O Congresso Nacional aprovou nesta
quarta-feira (12/12), o PLN 20/2012
com crédito adicional de R$ 100 milhões para o Programa de Subvenção ao Prêmio do Seguro Rural do Ministério da Agricultura. Segundo
informações da Federação da Agricultura
do Estado do Paraná (Faep), para 2012 estavam previstos R$ 274 milhões
no programa, mas até novembro somente R$ 174 milhões tinham sido empenhados.
O PLN
20/2012 estava no Congresso Nacional desde 03/07/2012. Conforme a proposta na
época, o crédito suplementar permitiria o pagamento de subvenção econômica ao
prêmio do seguro rural nas contratações realizadas pelos produtores rurais junto às
seguradoras, beneficiando um adicional de 10 mil produtores rurais e
propiciando a ampliação da área segurada em cerca de 2 milhões de hectares,
tendo em vista, de acordo com a Faep, que a dotação atual é insuficiente para
cobrir a demanda pelo benefício na safra 2012/2013 em patamares superiores ao
atendimento na safra anterior.
Em 2012 a
demanda por seguro rural ultrapassou os R$ 600 milhões.
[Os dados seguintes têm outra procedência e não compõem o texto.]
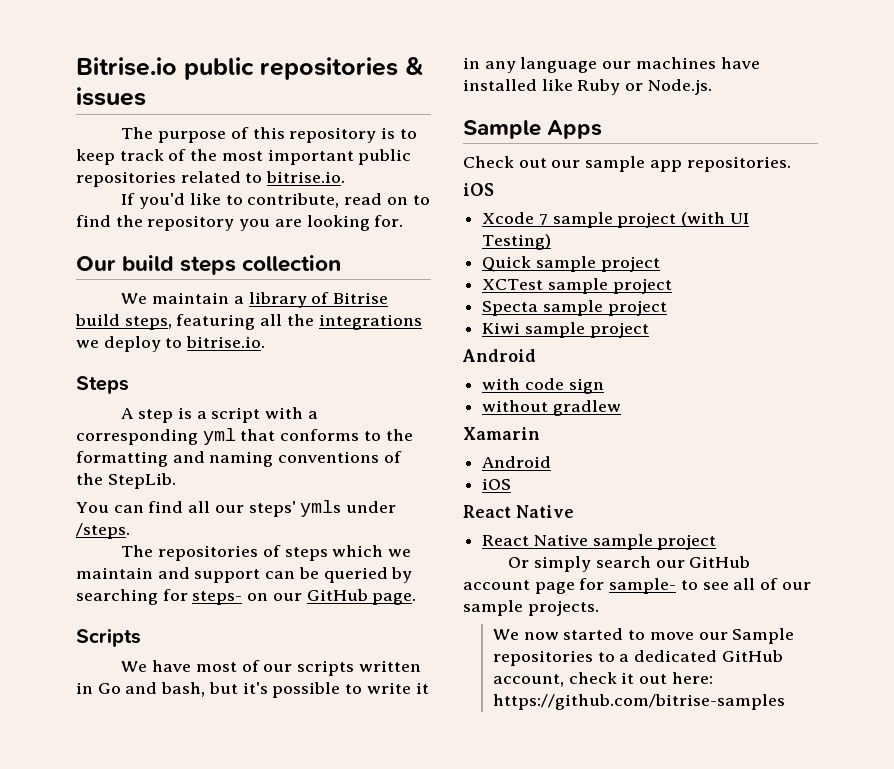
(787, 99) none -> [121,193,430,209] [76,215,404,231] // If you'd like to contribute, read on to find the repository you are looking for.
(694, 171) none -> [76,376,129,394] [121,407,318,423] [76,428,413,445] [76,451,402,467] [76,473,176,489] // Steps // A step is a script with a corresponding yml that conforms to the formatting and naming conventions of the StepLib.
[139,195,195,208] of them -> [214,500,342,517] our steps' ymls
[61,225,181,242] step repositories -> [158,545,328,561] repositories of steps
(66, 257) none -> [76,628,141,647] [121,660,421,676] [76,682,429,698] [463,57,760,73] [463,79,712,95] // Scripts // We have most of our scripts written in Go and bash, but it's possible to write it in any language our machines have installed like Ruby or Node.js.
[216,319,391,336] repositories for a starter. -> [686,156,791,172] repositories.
A Faep, no entanto,
questiona o programa do governo federal. “O programa tem falhado desde 2009 na
liberação e orçamento de recursos”, diz a Federação.
Um estudo da
consultoria MBAgro sobre
a importância do seguro rural para a economia brasileira mostrou que em 2011 as
diversas modalidades de seguro (seguro rural privado, Proagro, Garantia Safra e
fundos de mutualidade) cobriam apenas 18% da área agrícola brasileira, enquanto
que os EUA, que enfrentaram esse ano uma das piores secas da história, têm 85%
da área agrícola protegida por algum tipo de seguro.
A Faep
informa em comunicado que vinha cobrando a liberação dos R$ 100 milhões
desde agosto de 2012, quando os créditos adicionais estavam em discussão na Comissão Mista de Planos, Orçamentos Públicos
e Fiscalização.
A Federação explica que a liberação dos recursos em 12 de dezembro de 2012 para
ser utilizado até 31 de dezembro de 2012 é considerado um período tardio para
contratações, tendo em vista o final da época de plantio da safra de verão e o
pouco tempo para emitir as apólices. “Liberaram R$ 174 milhões para usar
em 11 meses e R$ 100 milhões para utilizar em duas semanas. Mesmo que as
seguradoras consigam aplicar os recursos, muitos produtores já foram
prejudicados, pois o plantio de grãos começou em setembro, mas a contratação de
financiamentos e de compra de insumos foi realizada entre maio e setembro,
período em que o governo deveria ter liberado todo o valor prometido”,
disse Pedro Loyola, economista da instituição.